↓
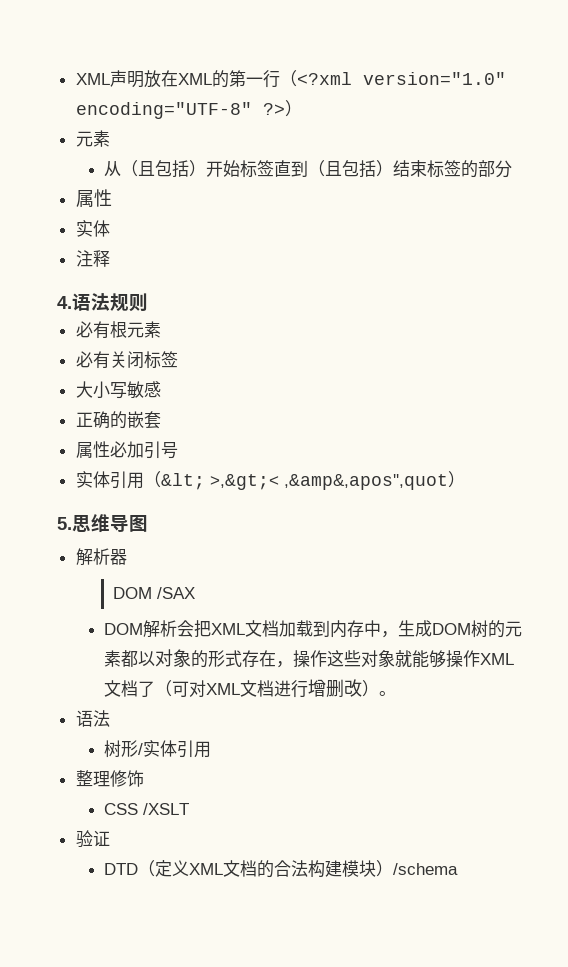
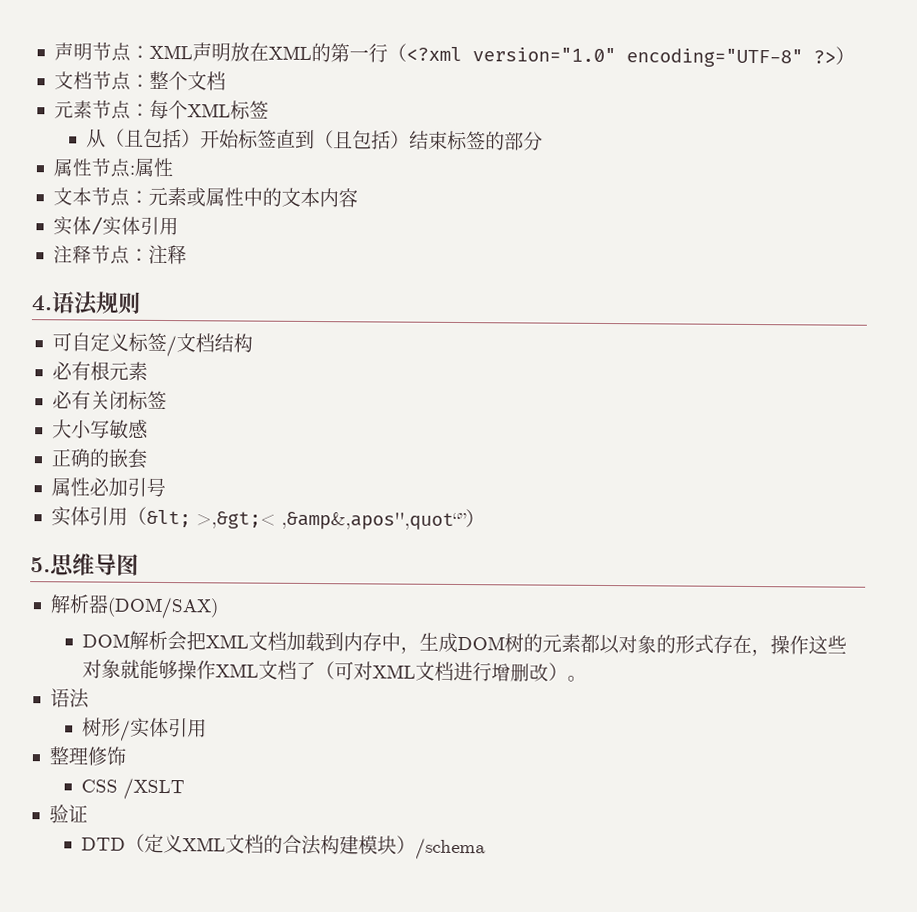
(75, 79) none -> [53,41,150,62] 声明节点：
[75,130,110,147] 元素 -> [53,70,226,91] [53,99,269,120] 文档节点：整个文档 // 元素节点：每个XML标签
[75,220,110,237] [75,250,110,267] // 实体 // 注释 -> [90,157,174,178] [52,186,358,208] [52,216,179,236] [52,244,187,265] 节点:属性 // 文本节点：元素或属性中的文本内容 // 实体/实体引用 // 注释节点：注释
(148, 302) none -> [51,332,253,358] // 可自定义标签/文档结构
[283,474,448,490] ,&amp&,apos'',quot -> [280,511,467,531] ,&amp&,apos'',quot“”
[113,587,196,599] // DOM /SAX -> [106,596,219,620] (DOM/SAX)

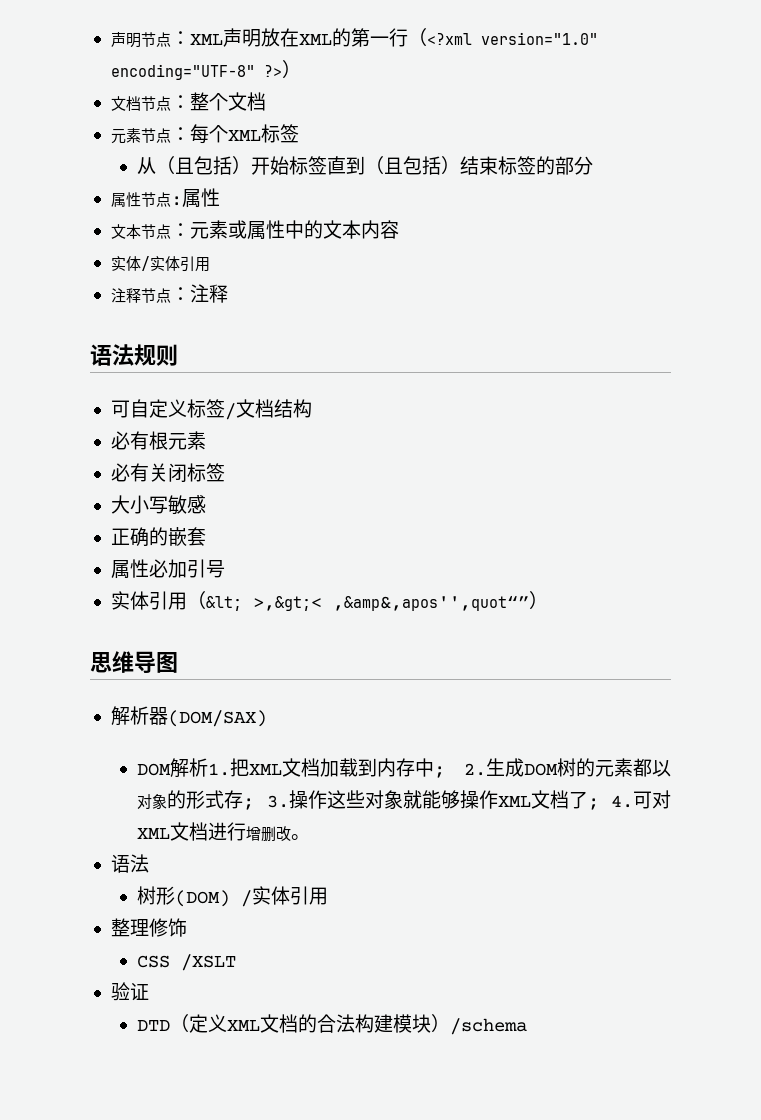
[31,295,53,312] 4. -> (228, 293) none
[30,557,51,573] 5. -> (548, 600) none
[166,631,187,652] 会 -> [208,763,231,776] 1.
[399,646,420,654] ， -> [434,763,487,778] ; 2.
[731,634,771,657] 在， -> [243,795,289,810] ; 3.
[314,661,335,680] （ -> [587,795,633,810] ; 4.
[547,662,568,681] ） -> (292, 833) none
(121, 727) none -> [175,890,231,907] (DOM)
↑
The line containing "[731,634,771,657] 在， ->" marks the end: copy exactly every line from the start of the records up to and including it, leaving out the pictures.

RESPONSE TO THIS EXERCISE:
(75, 79) none -> [53,41,150,62] 声明节点：
[75,130,110,147] 元素 -> [53,70,226,91] [53,99,269,120] 文档节点：整个文档 // 元素节点：每个XML标签
[75,220,110,237] [75,250,110,267] // 实体 // 注释 -> [90,157,174,178] [52,186,358,208] [52,216,179,236] [52,244,187,265] 节点:属性 // 文本节点：元素或属性中的文本内容 // 实体/实体引用 // 注释节点：注释
(148, 302) none -> [51,332,253,358] // 可自定义标签/文档结构
[283,474,448,490] ,&amp&,apos'',quot -> [280,511,467,531] ,&amp&,apos'',quot“”
[113,587,196,599] // DOM /SAX -> [106,596,219,620] (DOM/SAX)

[31,295,53,312] 4. -> (228, 293) none
[30,557,51,573] 5. -> (548, 600) none
[166,631,187,652] 会 -> [208,763,231,776] 1.
[399,646,420,654] ， -> [434,763,487,778] ; 2.
[731,634,771,657] 在， -> [243,795,289,810] ; 3.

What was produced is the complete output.